AD: Your films tend to center on the notion of escalation crisis and meltdown. Would you say that’s the same of A Most Violent Year?
JC: I think these movies are all, if they share a DNA it’s that they are based on real people. People walk around with two feet on earth, just like you and I. They have problems like you and I do, but we are visiting them on a very extraordinary time in their lives where they really can’t stay where they are, they have to move. There’s a decision that must be made. Their lives are not going to be the same depending on which route they take.
So, in Margin Call, they almost didn’t have a choice. I used to say, the two paths were; one was a cliff, and the other was a really bad road. So, there was no good choice, there often isn’t when you paint yourself into a corner.
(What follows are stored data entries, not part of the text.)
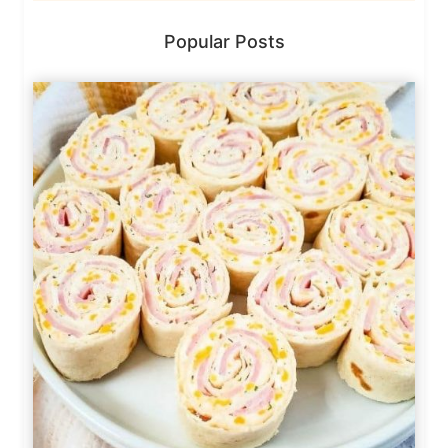
Popular Posts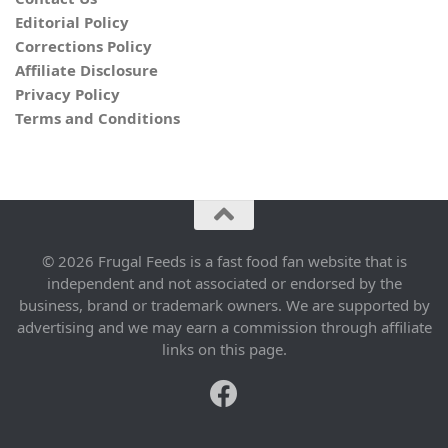
Editorial Policy
Corrections Policy
Affiliate Disclosure
Privacy Policy
Terms and Conditions
© 2026 Frugal Feeds is a fast food fan website that is
independent and not associated or endorsed by the
business, brand or trademark owners. We are supported by
advertising and we may earn a commission through affiliate
links on this page.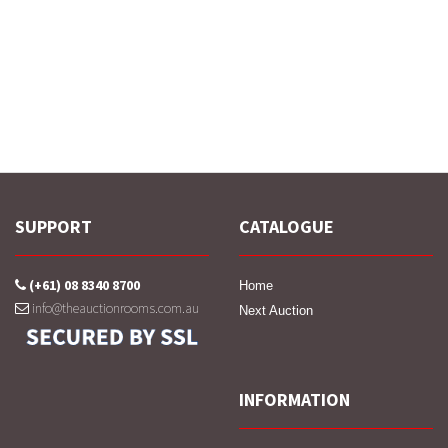
SUPPORT
CATALOGUE
(+61) 08 8340 8700
Home
info@theauctionrooms.com.au
Next Auction
INFORMATION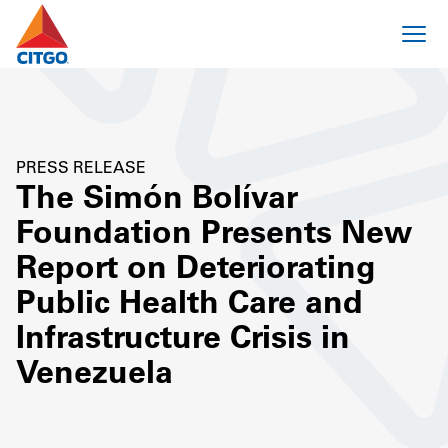
PRESS RELEASE
The Simón Bolívar
Foundation Presents New
Report on Deteriorating
Public Health Care and
Infrastructure Crisis in
Venezuela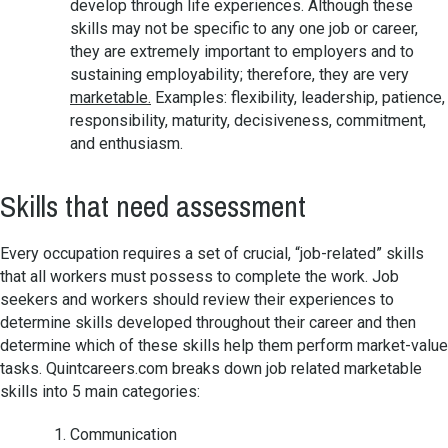
develop through life experiences. Although these
skills may not be specific to any one job or career,
they are extremely important to employers and to
sustaining employability; therefore, they are very
marketable.
Examples: flexibility, leadership, patience,
responsibility, maturity, decisiveness, commitment,
and enthusiasm.
Skills that need assessment
Every occupation requires a set of crucial, “job-related” skills
that all workers must possess to complete the work. Job
seekers and workers should review their experiences to
determine skills developed throughout their career and then
determine which of these skills help them perform market-value
tasks. Quintcareers.com breaks down job related marketable
skills into 5 main categories:
Communication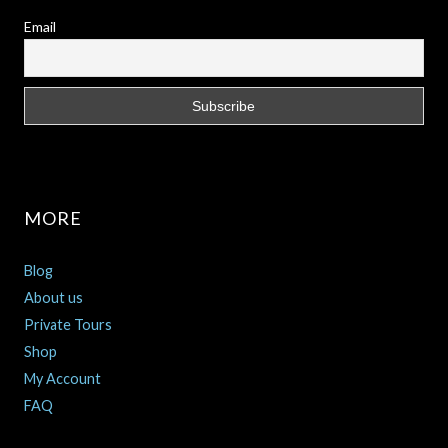
Email
MORE
Blog
About us
Private Tours
Shop
My Account
FAQ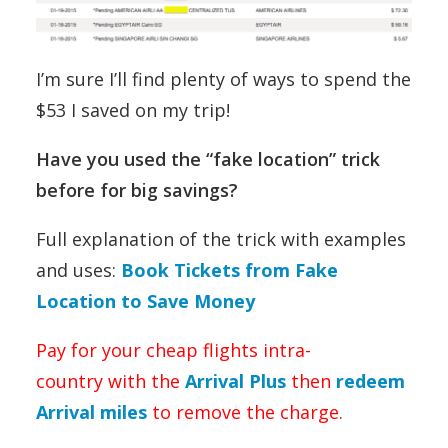
I’m sure I’ll find plenty of ways to spend the
$53 I saved on my trip!
Have you used the “fake location” trick
before for big savings?
Full explanation of the trick with examples
and uses:
Book Tickets from Fake
Location to Save Money
Pay for your cheap flights intra-
country with the
Arrival Plus
then
redeem
Arrival miles
to remove the charge.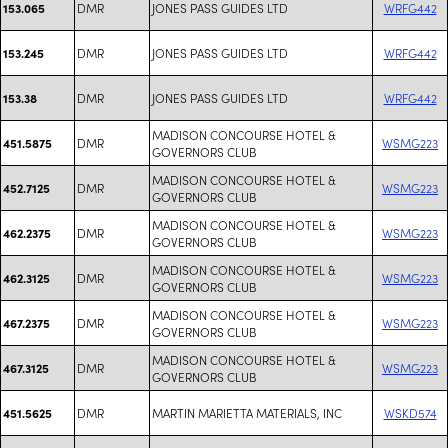
DMR
JONES PASS GUIDES LTD
WRFG442
153.065
DMR
JONES PASS GUIDES LTD
WRFG442
153.245
DMR
JONES PASS GUIDES LTD
WRFG442
153.38
MADISON CONCOURSE HOTEL &
DMR
WSMG223
451.5875
GOVERNORS CLUB
MADISON CONCOURSE HOTEL &
DMR
WSMG223
452.7125
GOVERNORS CLUB
MADISON CONCOURSE HOTEL &
DMR
WSMG223
462.2375
GOVERNORS CLUB
MADISON CONCOURSE HOTEL &
DMR
WSMG223
462.3125
GOVERNORS CLUB
MADISON CONCOURSE HOTEL &
DMR
WSMG223
467.2375
GOVERNORS CLUB
MADISON CONCOURSE HOTEL &
DMR
WSMG223
467.3125
GOVERNORS CLUB
DMR
MARTIN MARIETTA MATERIALS, INC
WSKD574
451.5625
That’s the other thing they all share, these characters have all put themselves in that position, it’s not a meteor coming at us that we had nothing to do with. We have put ourselves in the way of the meteor so to speak, and I think all the characters share that. Their situations, and from a directing standpoint, the challenges of how to tell the stories, hopefully I’m learning and trying new things and always trying to do different things. My general interest as a storyteller, hopefully shares a very strong DNA between all three films.